The drawings will continue throughout the week, which means you can still enter all the open contests. I'll announce the winners at the beginning of each day's blog post.
The final drawing for the super-ultimo-grand prize will be Saturday, November 7, 11:59pm, and the winner will be announced in a blog post on Monday, November 9.
Speaking of drawings, the winner of a signed copy of Simone Elkeles's Perfect Chemistry is...HeatherMarie!
Our final Blogtoberguest is New York Times-bestselling author Rachel Vincent, who writes two of my favorite series, the Shifters adult urban fantasy, and the Soul Screamers young adult series. Her heroines are strong, but so easy to relate to, they feel like the younger sisters I never had (Mom, if you're reading this, it's okay--I never wanted a real little sister).
I'm thrilled Rachel was able to join us this month and share her funniest/saddest/scariest Halloween moment, depending how you look at it:
I don’t have a lot of luck with Halloween. Don’t get me wrong, I love it. It’s one of my favorite holidays. But my track record so far is less than stunning, and the memory that sticks out the most is this:
I started wearing glasses when I was in second grade, when the teacher noticed me squinting. It turned out that I wasn’t just a little bit nearsighted. I was practically blind and badly astigmatic. In fact, the eye doctor told my mother that I’d probably have to have eye surgery before I finished high school. Fortunately, that turned out to be unnecessary. But the glasses did not. By junior high, I couldn’t see to put on makeup without my glasses unless I was literally three inches from the mirror.
What does this have to do with Halloween? My glasses (with lenses so thick the edges had to be shaved to make them fit the frames) meant that all masks were out, and face paint never looked right. Ever. And my mother was a bit of an artist, so both my sisters and my step-brothers always had awesome face paint.
The year I was ten (I think), I decided I’d had enough of the glasses. I could go without them for a couple of hours. So my mother painted my face (Oddly enough, I can’t remember what my costume was. That may have been the year I was a hobo clown.), and I squinted into the mirror, trying to make some sense out of the bright colors.

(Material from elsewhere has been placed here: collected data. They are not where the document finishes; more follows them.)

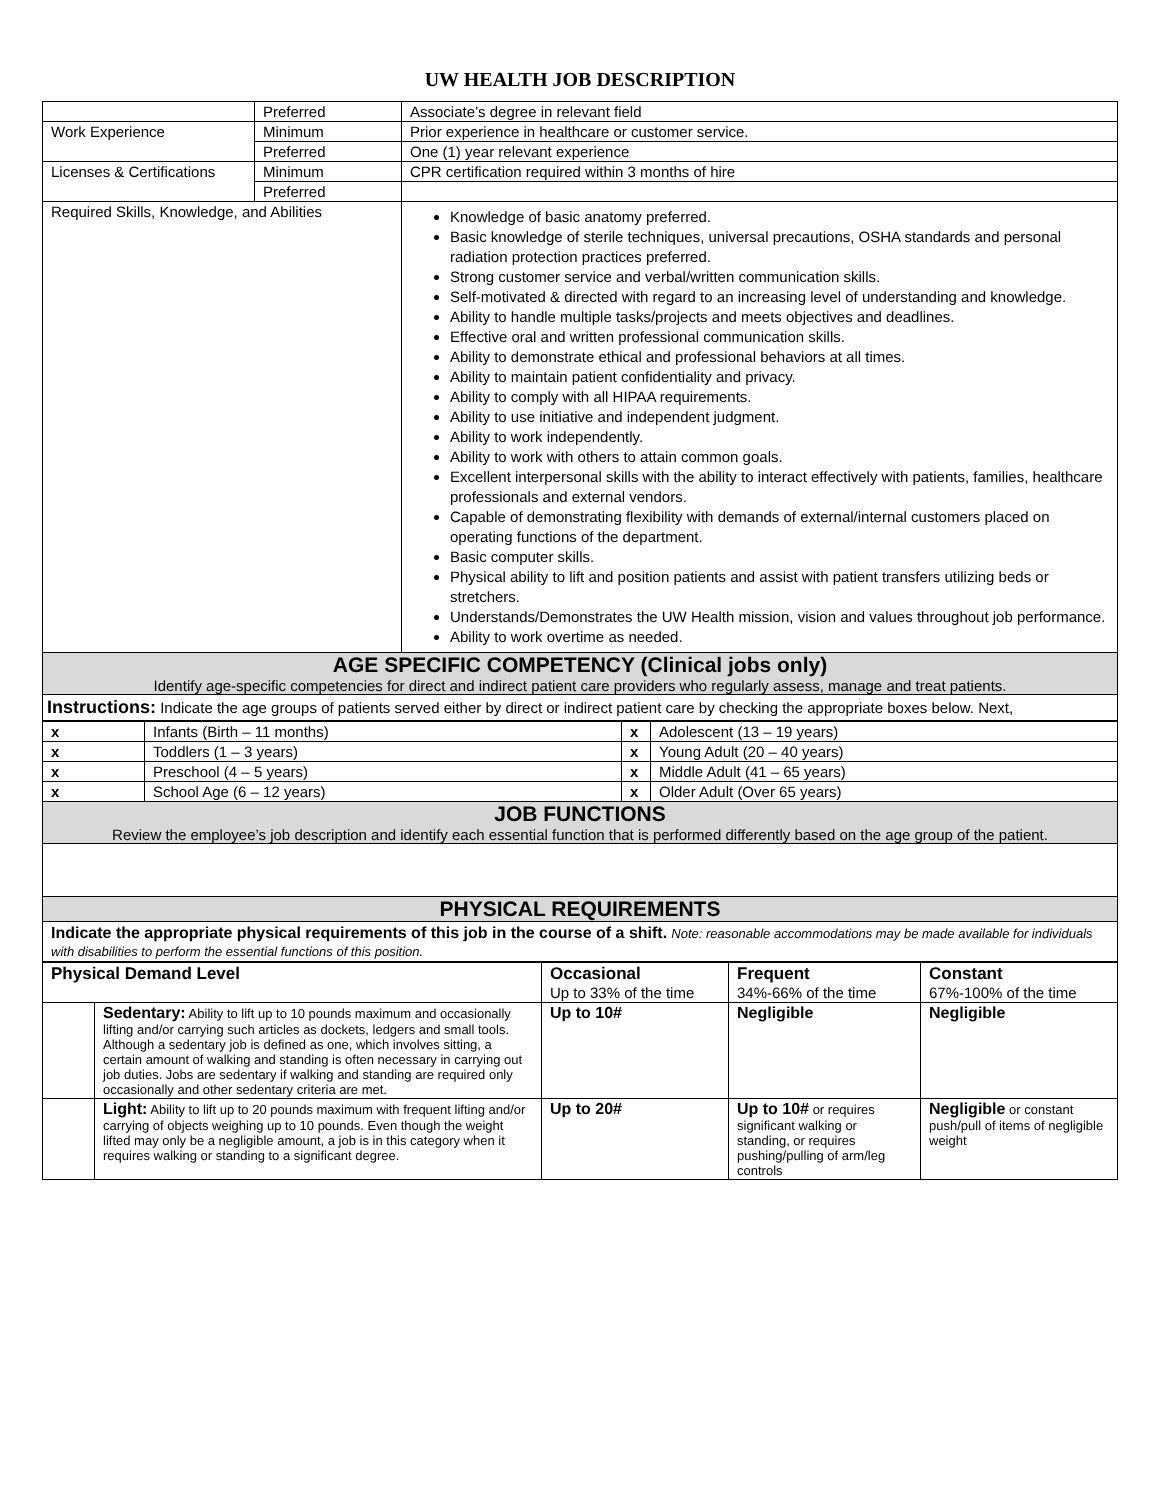UW HEALTH JOB DESCRIPTION
| | Preferred | Associate’s degree in relevant field |
| Work Experience | Minimum | Prior experience in healthcare or customer service. |
| | Preferred | One (1) year relevant experience |
| Licenses & Certifications | Minimum | CPR certification required within 3 months of hire |
| | Preferred | |
| Required Skills, Knowledge, and Abilities | | Knowledge of basic anatomy preferred. Basic knowledge of sterile techniques, universal precautions, OSHA standards and personal radiation protection practices preferred. Strong customer service and verbal/written communication skills. Self-motivated & directed with regard to an increasing level of understanding and knowledge. Ability to handle multiple tasks/projects and meets objectives and deadlines. Effective oral and written professional communication skills. Ability to demonstrate ethical and professional behaviors at all times. Ability to maintain patient confidentiality and privacy. Ability to comply with all HIPAA requirements. Ability to use initiative and independent judgment. Ability to work independently. Ability to work with others to attain common goals. Excellent interpersonal skills with the ability to interact effectively with patients, families, healthcare professionals and external vendors. Capable of demonstrating flexibility with demands of external/internal customers placed on operating functions of the department. Basic computer skills. Physical ability to lift and position patients and assist with patient transfers utilizing beds or stretchers. Understands/Demonstrates the UW Health mission, vision and values throughout job performance. Ability to work overtime as needed. |
AGE SPECIFIC COMPETENCY (Clinical jobs only)
Identify age-specific competencies for direct and indirect patient care providers who regularly assess, manage and treat patients.
Instructions: Indicate the age groups of patients served either by direct or indirect patient care by checking the appropriate boxes below. Next,
| x | Infants (Birth – 11 months) | x | Adolescent (13 – 19 years) |
| x | Toddlers (1 – 3 years) | x | Young Adult (20 – 40 years) |
| x | Preschool (4 – 5 years) | x | Middle Adult (41 – 65 years) |
| x | School Age (6 – 12 years) | x | Older Adult (Over 65 years) |
JOB FUNCTIONS
Review the employee’s job description and identify each essential function that is performed differently based on the age group of the patient.
PHYSICAL REQUIREMENTS
Indicate the appropriate physical requirements of this job in the course of a shift. Note: reasonable accommodations may be made available for individuals with disabilities to perform the essential functions of this position.
| Physical Demand Level | | Occasional Up to 33% of the time | Frequent 34%-66% of the time | Constant 67%-100% of the time |
| | Sedentary: Ability to lift up to 10 pounds maximum and occasionally lifting and/or carrying such articles as dockets, ledgers and small tools. Although a sedentary job is defined as one, which involves sitting, a certain amount of walking and standing is often necessary in carrying out job duties. Jobs are sedentary if walking and standing are required only occasionally and other sedentary criteria are met. | Up to 10# | Negligible | Negligible |
| | Light: Ability to lift up to 20 pounds maximum with frequent lifting and/or carrying of objects weighing up to 10 pounds. Even though the weight lifted may only be a negligible amount, a job is in this category when it requires walking or standing to a significant degree. | Up to 20# | Up to 10# or requires significant walking or standing, or requires pushing/pulling of arm/leg controls | Negligible or constant push/pull of items of negligible weight |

Then she drove all five of us to the nearest big subdivision.
Every year, we would walk from house to house, and my mom would follow in her van. That year, she gave my middle sister (we’ll call her B) specific instructions to look out for me. I couldn’t see the ground, so steps and yard decorations were perils I’d never even notice until it was too late.
For the first few houses, B was a loyal aid to the nearly-blind. But then she made a particularly big haul and got excited. And left me. I tried to follow, but other kids got in my way, and I couldn’t tell who I was following anymore. They were all dark blurs.
Then, I took one wrong step and landed face first in a ditch. Seriously. A wet ditch. In my costume. I came up dripping and covered in leaves, and half of my candy was soaked. My mom couldn’t decide whether to laugh or cry with me.
I wasn’t mad—for long, anyway. My sister was barely nine years old, and candy can have a profound influence on a third grader. But I’ve never let her live it down, either. ;-)
For complete rules, read the introductory post.
Deadline for entry: Saturday, November 7, 11:59pm Eastern. NOTE: THIS CONTEST IS NOW CLOSED. The winner is Belly!
Other open contests:
Maggie Stiefvater and Ballad
Stephanie Kuehnert and Ballads of Suburbia
Carrie Jones and an ARC of Captivate
Jennifer Echols and The Ex-Games
PC Cast and Tempted
Jeri Smith-Ready and an ARC of Shade
Thanks to Rachel for being our grand finale, and thanks to everyone, both authors and readers, who have made this such a fun blog-iversary!